# GIVEN PASSAGE
◇ ◇ ◇ ◇
Original Article By: Brent W. Moloughney and Gayle E. Bursey and Jana Neumann
Canadian journal of Public Health, supplement 1 (2015) eS33
Major Topic: Governance
Minor Topic: Land Use

Précis:

Health promotion has limited effects in advancing physical activity because the need for physical activity has been systematically removed. The built environment can be a help or a hindrance to a population's health levels. Evidence based reviews suggest a broad range of health conducive policies.

Some population health advancing policies are: 1) infrastructure for bicycling and walking; 2) local schools within walking distance; 3) public transportation services; 4) mixed use development with mixed access to residential, school, work, retail and public spaces; 5) enhanced personal and traffic safety in place of common physical activity; and 6) improved walkability or pedestrianism.

Applications of policies to encourage physical activities also come with serendipitous benefits: 1) reduced traffic-caused air pollution; 2) improved mental health and social well-being; 3) transportation equity; and 4) better support for aging populations.

Urban planners and Public health should work together to develop frame works to integrate health considerations on to the many levels of plans (from the Official Plan to the individual Site Plans) so as to promote positive health outcomes in land use policies and procedures and a more healthy development model.

Toronto and the Peel region have moved forward on this incrementally. First they compiled a Health Development Index (HDI) made up of the seven elements of the built environment that the empirical evidence has shown to have the highest association with health. The seven elements are: 1) density; 2) service proximity; 3) land use mix; 4) street connectivity; 5) road network and sidewalk characteristics; 6) reduced parking; and 7) Aesthetics and human scale.
◇ ◇ ◇ ◇
# PROBLEM TO WORK ON
Write the next few sentences of the précis on land use and health, following on from its list of the seven Health Development Index elements.

# EXTRACTED ENTRIES
◇ ◇ ◇ ◇
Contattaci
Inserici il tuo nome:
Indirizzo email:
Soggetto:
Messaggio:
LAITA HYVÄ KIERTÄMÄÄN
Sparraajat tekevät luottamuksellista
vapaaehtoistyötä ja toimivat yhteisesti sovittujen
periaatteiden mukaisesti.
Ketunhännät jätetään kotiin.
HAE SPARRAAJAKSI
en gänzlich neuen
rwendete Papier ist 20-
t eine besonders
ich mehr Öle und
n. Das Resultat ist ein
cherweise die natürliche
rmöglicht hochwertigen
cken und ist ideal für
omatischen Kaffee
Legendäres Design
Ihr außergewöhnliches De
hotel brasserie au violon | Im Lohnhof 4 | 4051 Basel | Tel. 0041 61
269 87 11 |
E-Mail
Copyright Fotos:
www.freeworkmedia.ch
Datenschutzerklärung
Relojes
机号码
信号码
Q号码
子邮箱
◇ ◇ ◇ ◇
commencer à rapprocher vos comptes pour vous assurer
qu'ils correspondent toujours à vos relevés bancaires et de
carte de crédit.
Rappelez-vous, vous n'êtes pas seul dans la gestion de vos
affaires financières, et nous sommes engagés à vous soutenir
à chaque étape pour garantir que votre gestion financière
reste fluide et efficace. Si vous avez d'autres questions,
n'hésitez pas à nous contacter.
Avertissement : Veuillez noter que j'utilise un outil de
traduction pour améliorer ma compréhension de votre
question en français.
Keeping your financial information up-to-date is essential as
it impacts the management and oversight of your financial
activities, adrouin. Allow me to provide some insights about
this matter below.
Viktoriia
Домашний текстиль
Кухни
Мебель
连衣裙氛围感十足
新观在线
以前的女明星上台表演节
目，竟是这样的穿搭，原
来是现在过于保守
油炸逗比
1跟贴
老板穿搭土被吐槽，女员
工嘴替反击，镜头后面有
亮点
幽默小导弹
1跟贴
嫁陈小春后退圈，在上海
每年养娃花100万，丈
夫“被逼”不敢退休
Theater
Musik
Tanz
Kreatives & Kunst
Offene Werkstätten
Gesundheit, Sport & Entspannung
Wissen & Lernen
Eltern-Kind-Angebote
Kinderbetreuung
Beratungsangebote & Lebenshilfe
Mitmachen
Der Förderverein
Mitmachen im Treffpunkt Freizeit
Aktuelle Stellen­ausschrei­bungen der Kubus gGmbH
◇ ◇ ◇ ◇
# RESPONSE
Second, in consultation with stakeholders and a situational assessment it was decided by the Peel region that a new and separate tool was needed to facilitate a complete and publicly transparent implementation process. Hence a Health Background Study (HBS) was arrived at.

A Health Background Study's Terms of Reference (ToR) give guidance on the study requirements developers need to address as they prepare their application. For each element in the HDI minimum standards based on best practices and expert study were developed. The ToR led to minor adjustments through consultations and the creation of a user guide.

The Peel Region and their municipal governments are currently adjusting their Official Plans to allow for the use of a HBS. They will also need to adjust by-laws, community improvement plans, transportation master plans, urban design guidelines and secondary plans. Some municipalities in the Peel region are already requiring health assessments as part of a complete application for development proposals.